Supplied material:
=======

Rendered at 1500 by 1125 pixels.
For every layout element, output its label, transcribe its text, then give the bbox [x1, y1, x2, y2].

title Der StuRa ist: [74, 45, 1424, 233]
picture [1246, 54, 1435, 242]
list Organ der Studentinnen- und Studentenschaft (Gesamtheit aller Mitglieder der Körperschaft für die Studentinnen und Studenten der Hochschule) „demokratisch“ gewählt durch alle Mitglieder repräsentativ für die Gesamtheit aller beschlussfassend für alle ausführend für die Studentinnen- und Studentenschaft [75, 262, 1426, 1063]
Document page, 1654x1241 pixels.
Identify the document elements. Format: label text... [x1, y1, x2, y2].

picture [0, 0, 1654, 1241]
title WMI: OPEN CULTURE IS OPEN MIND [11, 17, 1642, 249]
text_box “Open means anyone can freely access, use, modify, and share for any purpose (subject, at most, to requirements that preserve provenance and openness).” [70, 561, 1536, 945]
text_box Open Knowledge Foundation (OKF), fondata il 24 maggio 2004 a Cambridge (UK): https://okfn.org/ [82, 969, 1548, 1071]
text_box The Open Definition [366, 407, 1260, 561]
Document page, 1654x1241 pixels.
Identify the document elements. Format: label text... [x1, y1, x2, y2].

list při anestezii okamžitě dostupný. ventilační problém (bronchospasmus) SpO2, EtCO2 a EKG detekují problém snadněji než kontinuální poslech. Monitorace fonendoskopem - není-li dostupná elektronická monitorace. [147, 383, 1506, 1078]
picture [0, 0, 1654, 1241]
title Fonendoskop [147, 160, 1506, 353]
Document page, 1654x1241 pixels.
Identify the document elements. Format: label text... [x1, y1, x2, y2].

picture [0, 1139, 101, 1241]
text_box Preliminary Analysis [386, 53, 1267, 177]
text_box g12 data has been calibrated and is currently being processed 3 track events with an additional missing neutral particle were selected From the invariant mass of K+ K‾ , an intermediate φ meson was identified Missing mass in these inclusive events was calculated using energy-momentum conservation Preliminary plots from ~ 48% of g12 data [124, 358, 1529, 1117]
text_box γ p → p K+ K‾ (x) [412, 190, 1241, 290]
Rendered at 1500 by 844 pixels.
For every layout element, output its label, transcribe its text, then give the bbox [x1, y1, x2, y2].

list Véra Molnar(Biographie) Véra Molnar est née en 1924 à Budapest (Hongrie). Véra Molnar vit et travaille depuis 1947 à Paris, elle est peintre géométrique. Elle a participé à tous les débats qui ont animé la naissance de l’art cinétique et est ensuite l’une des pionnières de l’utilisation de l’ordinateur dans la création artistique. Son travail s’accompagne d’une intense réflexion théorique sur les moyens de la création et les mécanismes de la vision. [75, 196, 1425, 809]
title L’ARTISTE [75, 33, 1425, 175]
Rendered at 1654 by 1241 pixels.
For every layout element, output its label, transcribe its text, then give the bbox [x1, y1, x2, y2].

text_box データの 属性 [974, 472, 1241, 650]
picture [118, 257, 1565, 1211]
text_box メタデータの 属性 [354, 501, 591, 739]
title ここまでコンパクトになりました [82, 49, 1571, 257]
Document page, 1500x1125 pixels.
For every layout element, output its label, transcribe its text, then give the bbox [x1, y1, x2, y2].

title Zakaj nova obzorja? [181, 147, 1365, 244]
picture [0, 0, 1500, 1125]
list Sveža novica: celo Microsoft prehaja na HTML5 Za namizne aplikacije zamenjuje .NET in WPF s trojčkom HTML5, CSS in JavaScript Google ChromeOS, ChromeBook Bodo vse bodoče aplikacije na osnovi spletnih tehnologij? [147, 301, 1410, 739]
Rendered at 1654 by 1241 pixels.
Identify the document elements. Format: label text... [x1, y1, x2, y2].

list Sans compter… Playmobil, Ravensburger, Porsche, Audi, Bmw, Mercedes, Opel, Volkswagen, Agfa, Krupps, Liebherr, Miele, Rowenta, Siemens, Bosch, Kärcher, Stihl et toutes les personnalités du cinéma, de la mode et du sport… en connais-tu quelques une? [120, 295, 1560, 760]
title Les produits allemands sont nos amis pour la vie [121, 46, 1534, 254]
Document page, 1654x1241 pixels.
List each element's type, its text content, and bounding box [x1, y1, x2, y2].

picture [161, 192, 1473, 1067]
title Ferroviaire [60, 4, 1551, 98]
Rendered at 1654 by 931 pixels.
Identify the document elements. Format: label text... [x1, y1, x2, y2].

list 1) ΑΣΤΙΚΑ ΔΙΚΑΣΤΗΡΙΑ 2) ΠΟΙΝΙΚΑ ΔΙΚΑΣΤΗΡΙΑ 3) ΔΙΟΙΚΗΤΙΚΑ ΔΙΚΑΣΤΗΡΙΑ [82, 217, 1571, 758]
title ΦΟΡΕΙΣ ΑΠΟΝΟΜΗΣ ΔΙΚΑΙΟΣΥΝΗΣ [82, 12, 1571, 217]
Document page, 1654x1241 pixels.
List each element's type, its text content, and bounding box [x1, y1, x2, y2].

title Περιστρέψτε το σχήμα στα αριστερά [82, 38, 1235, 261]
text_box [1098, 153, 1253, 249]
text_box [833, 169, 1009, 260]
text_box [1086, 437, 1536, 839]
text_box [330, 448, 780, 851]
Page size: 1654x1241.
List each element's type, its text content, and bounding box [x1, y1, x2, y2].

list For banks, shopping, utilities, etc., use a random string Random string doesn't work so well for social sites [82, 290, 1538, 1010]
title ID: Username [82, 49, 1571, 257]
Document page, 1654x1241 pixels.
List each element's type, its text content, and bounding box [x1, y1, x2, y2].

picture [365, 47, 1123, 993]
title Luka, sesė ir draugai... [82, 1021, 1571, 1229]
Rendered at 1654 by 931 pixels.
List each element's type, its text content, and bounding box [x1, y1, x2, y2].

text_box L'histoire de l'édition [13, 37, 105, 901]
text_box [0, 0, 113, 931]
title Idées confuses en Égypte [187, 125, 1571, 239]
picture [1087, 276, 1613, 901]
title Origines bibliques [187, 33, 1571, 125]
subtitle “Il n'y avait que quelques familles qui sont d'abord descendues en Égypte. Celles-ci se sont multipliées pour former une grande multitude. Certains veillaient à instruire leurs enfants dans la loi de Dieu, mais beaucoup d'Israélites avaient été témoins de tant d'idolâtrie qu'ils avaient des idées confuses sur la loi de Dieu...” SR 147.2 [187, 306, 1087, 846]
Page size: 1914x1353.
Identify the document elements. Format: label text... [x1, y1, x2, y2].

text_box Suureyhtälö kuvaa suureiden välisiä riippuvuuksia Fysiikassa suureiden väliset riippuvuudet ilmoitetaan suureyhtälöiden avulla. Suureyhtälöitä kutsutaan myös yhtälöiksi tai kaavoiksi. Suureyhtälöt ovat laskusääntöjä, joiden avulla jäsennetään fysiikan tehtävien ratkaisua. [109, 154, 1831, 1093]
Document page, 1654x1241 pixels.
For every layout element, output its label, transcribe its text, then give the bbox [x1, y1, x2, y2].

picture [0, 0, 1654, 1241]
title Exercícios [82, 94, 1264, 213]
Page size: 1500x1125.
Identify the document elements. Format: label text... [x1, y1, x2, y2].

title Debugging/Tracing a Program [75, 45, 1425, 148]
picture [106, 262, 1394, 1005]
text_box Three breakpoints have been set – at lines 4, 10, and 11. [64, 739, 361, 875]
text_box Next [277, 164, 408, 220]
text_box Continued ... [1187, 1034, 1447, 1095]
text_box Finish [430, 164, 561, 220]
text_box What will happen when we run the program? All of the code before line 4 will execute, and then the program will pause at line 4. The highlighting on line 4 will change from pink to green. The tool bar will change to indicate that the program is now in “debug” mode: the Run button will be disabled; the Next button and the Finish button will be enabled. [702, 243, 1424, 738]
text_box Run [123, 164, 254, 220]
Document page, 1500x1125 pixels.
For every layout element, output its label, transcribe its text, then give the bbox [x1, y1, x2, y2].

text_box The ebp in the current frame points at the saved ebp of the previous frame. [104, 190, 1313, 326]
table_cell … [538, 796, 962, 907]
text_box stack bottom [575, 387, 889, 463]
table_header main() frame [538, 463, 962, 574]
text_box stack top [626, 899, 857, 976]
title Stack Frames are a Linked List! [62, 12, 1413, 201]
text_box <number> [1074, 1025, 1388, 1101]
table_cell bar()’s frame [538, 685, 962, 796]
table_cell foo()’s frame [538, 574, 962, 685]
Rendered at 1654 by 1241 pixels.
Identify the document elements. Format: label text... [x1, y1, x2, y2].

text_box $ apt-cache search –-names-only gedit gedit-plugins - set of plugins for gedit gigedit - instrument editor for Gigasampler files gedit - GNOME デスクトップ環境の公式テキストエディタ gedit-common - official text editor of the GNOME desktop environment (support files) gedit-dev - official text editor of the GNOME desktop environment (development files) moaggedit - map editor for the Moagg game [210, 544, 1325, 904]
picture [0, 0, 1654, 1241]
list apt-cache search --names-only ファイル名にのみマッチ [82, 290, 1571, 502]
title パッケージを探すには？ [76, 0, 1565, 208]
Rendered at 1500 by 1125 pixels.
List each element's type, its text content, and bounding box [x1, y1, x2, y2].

=======

What to produce:
Turn the items, starting at the beginning and ending at the line containing "picture [1246, 54, 1435, 242]", into a two-column CSV with the columns input and output. Give one row per item, with its text and its answer each in a single quoted field and line breaks replaced by spaces.

Complete output:
input,output
"Rendered at 1500 by 1125 pixels. For every layout element, output its label, transcribe its text, then give the bbox [x1, y1, x2, y2].","title Der StuRa ist: [74, 45, 1424, 233] picture [1246, 54, 1435, 242]"